== SUPPLIED DATA ==
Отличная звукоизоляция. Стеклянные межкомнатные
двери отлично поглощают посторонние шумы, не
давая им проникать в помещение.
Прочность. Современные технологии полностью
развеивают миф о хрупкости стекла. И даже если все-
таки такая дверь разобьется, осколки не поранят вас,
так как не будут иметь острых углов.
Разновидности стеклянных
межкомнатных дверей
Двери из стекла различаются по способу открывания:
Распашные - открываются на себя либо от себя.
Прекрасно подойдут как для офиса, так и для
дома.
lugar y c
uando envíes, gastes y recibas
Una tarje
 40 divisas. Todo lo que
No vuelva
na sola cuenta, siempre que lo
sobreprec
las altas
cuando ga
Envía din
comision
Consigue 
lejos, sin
===
◆ **WORK INSTRUCTION**:
Copy the material word for word, from its first line through the line containing "межкомнатных дверей", including that line.

◆ **SOLUTION TO THIS TASK**:
Отличная звукоизоляция. Стеклянные межкомнатные
двери отлично поглощают посторонние шумы, не
давая им проникать в помещение.
Прочность. Современные технологии полностью
развеивают миф о хрупкости стекла. И даже если все-
таки такая дверь разобьется, осколки не поранят вас,
так как не будут иметь острых углов.
Разновидности стеклянных
межкомнатных дверей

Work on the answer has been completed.